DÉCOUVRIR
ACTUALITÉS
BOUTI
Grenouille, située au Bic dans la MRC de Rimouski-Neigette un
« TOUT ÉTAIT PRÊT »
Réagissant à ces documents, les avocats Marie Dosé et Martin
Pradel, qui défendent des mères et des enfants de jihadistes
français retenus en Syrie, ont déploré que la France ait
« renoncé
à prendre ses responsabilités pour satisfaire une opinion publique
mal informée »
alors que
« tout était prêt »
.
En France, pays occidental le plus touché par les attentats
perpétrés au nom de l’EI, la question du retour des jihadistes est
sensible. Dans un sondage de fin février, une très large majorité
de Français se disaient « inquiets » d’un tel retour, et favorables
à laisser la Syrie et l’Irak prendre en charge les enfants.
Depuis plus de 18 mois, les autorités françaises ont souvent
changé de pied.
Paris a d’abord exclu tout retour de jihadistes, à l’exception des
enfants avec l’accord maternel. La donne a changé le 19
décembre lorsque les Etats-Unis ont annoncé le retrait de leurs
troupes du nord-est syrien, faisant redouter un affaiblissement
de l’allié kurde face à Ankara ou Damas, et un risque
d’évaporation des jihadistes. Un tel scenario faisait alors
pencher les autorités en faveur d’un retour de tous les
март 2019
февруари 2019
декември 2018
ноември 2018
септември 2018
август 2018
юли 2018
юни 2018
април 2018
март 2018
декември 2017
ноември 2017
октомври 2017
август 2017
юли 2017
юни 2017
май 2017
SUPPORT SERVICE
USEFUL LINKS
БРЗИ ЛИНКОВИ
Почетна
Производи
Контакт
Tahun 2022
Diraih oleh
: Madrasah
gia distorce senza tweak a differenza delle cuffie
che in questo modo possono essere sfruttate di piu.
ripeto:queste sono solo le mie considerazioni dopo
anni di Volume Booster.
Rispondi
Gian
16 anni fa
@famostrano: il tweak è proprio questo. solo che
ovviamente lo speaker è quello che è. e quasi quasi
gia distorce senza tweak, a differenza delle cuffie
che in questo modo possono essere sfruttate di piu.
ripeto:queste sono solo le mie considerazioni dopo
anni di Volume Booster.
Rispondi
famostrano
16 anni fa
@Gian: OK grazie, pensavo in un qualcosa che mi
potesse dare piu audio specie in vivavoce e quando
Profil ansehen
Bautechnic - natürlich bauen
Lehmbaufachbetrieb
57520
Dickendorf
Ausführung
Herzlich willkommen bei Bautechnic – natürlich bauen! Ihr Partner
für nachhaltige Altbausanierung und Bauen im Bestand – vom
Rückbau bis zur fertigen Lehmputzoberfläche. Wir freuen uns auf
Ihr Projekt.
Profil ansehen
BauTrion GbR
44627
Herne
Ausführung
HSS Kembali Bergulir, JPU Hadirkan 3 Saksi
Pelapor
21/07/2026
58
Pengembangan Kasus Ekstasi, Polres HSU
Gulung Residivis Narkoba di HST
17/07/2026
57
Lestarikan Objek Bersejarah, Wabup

—————

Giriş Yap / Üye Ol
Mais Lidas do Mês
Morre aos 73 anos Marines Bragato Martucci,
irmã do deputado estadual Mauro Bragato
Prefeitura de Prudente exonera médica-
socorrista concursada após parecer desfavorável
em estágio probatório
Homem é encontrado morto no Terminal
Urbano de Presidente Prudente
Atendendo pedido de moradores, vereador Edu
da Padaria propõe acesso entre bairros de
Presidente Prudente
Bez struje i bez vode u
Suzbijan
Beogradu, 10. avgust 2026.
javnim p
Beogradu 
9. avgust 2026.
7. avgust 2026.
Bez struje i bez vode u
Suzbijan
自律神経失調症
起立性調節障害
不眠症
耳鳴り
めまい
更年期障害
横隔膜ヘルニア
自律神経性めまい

—————

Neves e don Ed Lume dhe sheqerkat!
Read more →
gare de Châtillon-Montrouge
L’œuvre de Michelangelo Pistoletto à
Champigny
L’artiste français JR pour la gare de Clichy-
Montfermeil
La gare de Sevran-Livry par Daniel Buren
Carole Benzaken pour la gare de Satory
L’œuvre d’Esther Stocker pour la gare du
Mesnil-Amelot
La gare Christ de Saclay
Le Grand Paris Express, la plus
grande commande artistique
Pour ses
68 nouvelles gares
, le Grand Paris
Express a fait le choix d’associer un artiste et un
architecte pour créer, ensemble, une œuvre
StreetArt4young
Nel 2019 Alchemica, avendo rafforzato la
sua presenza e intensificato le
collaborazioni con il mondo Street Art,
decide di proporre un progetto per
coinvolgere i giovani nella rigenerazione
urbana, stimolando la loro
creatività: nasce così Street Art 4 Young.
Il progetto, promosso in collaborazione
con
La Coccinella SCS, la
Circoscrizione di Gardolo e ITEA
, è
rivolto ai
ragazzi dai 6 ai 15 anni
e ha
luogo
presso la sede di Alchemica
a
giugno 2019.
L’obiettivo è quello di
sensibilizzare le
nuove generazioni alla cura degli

—————

WHAT THIS TASK INVOLVES.
Write out, without alteration, every line from the one containing "Neves e don Ed Lume dhe sheqerkat!" through the one containing "nuove generazioni alla cura degli", with both of those lines included.

RESULT BELOW.
Neves e don Ed Lume dhe sheqerkat!
Read more →
gare de Châtillon-Montrouge
L’œuvre de Michelangelo Pistoletto à
Champigny
L’artiste français JR pour la gare de Clichy-
Montfermeil
La gare de Sevran-Livry par Daniel Buren
Carole Benzaken pour la gare de Satory
L’œuvre d’Esther Stocker pour la gare du
Mesnil-Amelot
La gare Christ de Saclay
Le Grand Paris Express, la plus
grande commande artistique
Pour ses
68 nouvelles gares
, le Grand Paris
Express a fait le choix d’associer un artiste et un
architecte pour créer, ensemble, une œuvre
StreetArt4young
Nel 2019 Alchemica, avendo rafforzato la
sua presenza e intensificato le
collaborazioni con il mondo Street Art,
decide di proporre un progetto per
coinvolgere i giovani nella rigenerazione
urbana, stimolando la loro
creatività: nasce così Street Art 4 Young.
Il progetto, promosso in collaborazione
con
La Coccinella SCS, la
Circoscrizione di Gardolo e ITEA
, è
rivolto ai
ragazzi dai 6 ai 15 anni
e ha
luogo
presso la sede di Alchemica
a
giugno 2019.
L’obiettivo è quello di
sensibilizzare le
nuove generazioni alla cura degli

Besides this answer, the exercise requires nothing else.